## DOCUMENT SEGMENT
The most important set of decisions any corporation can make are those involving selection--of the products and services the enterprise will provide, of the customers for whom it will provide them and of the channels through which it will market them. Since most firms have only limited resources to deploy
(in people, time and dollars), selection decisions can make or break a company. In the best of all possible worlds, the company will target those customers who allow it to earn the return it needs to grow and prosper. The best fit occurs when the targeted buyers' needs and the way in which they want to buy align consistently with the product and service delivery your firm proposes.
When making selections, you should keep in mind one more variable: the return on each customer. As marketers, it is our fiduciary responsibility to invest in customers in direct proportion to the estimated return they will afford our company. Under that assumption, targeted customer segmentation to promote selectivity within your existing customer file becomes the most valuable application for your CRM and marketing database efforts.
Segmentation is an art form--but it's the company's most powerful tool with which to create a loyalty-focused enterprise. In fact, segmentation is more than 80 percent artistry, with the balance made up of "scientific" analytics. Traditionally, segmentation studies have been long, drawn-out affairs. The assumption was that exhaustive analysis of the targeted groups yielded the most value. Too often, however, that approach missed the mark entirely. Segments--that is, clusters of customers with similar sets of needs and buying behavior--tend to change over time, a phenomenon known as "segment migration." The methodology outlined below presents a proven approach that can deliver actionable segmentation, which can track such segment migration in near-real time.

Limb landmark coordinates:
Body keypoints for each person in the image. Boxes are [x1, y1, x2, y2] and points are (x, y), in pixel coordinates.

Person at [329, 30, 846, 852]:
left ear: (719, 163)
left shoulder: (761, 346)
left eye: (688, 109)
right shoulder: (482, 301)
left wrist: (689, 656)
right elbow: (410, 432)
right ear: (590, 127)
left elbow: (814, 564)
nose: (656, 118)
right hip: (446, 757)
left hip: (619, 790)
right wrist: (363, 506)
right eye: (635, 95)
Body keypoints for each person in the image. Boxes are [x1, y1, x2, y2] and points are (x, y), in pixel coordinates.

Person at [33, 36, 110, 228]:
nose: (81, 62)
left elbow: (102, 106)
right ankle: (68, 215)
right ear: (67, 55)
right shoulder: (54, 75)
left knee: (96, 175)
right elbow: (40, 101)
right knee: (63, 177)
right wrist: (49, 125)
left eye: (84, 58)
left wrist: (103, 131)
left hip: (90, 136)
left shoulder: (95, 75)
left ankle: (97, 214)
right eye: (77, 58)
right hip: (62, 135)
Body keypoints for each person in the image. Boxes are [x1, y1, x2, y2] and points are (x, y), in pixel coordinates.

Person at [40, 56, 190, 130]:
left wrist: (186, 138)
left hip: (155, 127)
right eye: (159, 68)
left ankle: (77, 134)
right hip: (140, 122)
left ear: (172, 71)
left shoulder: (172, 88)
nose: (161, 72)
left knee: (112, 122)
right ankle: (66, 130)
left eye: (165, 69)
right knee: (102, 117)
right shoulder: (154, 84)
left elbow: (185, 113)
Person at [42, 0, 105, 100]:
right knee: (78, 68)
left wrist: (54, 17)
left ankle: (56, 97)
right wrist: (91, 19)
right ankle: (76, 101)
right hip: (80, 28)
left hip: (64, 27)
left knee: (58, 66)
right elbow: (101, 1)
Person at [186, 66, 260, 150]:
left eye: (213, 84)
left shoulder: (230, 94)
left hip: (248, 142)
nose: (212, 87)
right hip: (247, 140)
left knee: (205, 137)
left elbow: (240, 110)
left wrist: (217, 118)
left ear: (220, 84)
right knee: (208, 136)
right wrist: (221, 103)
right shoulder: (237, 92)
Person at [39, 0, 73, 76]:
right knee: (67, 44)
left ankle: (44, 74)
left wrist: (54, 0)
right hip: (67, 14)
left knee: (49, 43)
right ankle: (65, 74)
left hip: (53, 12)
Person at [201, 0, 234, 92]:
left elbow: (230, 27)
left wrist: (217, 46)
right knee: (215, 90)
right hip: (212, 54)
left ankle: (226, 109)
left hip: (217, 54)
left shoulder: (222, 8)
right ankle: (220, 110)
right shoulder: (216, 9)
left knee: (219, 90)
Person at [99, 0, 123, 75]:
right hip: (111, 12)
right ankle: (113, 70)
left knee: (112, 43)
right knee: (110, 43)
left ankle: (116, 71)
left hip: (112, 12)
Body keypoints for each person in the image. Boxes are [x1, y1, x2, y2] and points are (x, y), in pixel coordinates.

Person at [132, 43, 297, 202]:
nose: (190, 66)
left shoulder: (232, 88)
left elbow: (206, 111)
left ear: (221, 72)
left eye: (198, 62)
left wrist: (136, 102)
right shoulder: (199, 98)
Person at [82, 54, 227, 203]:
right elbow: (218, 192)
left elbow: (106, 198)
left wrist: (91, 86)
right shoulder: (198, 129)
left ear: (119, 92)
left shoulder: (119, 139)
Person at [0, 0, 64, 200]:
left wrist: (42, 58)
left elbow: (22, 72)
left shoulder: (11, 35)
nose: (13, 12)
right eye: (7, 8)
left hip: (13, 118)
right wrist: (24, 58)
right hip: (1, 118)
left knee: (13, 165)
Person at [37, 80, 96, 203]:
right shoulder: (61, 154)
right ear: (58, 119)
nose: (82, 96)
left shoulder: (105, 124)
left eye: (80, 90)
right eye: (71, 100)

* * *

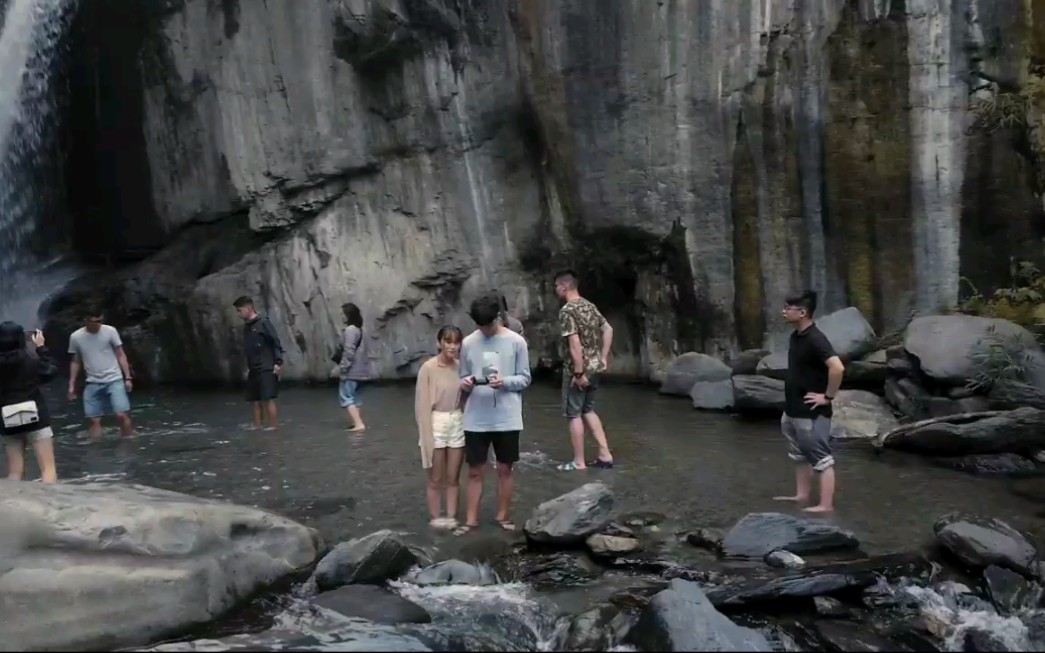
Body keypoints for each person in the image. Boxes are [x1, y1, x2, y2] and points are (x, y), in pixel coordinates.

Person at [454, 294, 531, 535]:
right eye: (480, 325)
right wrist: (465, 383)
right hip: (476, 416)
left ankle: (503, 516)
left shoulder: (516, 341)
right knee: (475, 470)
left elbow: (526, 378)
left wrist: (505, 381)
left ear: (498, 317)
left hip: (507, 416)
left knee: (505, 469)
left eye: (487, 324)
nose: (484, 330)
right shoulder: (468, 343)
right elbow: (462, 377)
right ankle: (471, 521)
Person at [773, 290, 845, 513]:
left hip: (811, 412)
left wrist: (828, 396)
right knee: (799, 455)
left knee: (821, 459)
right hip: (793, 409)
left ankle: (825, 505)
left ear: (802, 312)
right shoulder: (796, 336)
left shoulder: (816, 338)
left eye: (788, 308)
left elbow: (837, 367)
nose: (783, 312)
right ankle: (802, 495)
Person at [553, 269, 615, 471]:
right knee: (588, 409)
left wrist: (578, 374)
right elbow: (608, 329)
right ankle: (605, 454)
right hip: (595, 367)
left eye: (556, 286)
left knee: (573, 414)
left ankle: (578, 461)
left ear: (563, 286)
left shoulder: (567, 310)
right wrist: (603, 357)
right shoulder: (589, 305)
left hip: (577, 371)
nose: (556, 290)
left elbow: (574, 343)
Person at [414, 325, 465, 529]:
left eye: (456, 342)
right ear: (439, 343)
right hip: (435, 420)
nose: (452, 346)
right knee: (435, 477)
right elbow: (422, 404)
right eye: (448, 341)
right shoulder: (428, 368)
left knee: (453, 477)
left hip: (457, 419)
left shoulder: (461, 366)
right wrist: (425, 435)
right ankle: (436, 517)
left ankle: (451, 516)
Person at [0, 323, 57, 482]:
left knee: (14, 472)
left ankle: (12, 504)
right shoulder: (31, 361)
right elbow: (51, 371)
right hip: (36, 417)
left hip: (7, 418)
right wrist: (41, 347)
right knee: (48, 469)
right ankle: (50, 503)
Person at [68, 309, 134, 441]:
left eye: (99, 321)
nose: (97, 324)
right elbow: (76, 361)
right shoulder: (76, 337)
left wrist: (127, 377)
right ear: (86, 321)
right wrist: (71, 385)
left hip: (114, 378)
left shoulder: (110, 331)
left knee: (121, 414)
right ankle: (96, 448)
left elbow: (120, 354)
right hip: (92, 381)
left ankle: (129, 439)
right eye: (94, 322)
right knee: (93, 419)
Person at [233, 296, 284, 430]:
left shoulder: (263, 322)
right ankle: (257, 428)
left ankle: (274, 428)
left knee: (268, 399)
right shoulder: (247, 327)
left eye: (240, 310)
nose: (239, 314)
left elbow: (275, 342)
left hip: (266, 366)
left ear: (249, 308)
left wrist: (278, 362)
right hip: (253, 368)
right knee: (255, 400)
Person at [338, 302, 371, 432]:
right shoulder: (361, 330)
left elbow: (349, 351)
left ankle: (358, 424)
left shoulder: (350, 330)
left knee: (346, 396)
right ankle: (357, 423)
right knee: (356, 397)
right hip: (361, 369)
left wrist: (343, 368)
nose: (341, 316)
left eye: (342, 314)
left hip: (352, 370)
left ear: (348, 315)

## EXERCISE REQUIREMENTS
- 1) Decide whether each statement agrees with the passage on customer segmentation: (a) segmentation is more than 80 percent artistry, (b) customer segments stay fixed over time, and (c) most firms have unlimited resources. Answer yes or no for each, quoting the words from the passage that decide it.
- 2) Go on with the passage on customer segmentation from the point where it stops.

## YOUR WRITTEN ANSWERS
- 1)
(a) Yes: "segmentation is more than 80 percent artistry"
(b) No: "Segments--that is, clusters of customers with similar sets of needs and buying behavior--tend to change over time"
(c) No: "most firms have only limited resources to deploy"

- 2)
While much of what follows is predicated upon more than a dozen years of creating actionable segmentation in the business-to-business arena, we believe that the basic principles are directly transferable to business-to-consumer marketing.
Until quite recently, most business communication with customers (present and potential) tended to address them as a great, undifferentiated mass--because there was really no practical way to do otherwise. It was the "we can be all things to all people" approach.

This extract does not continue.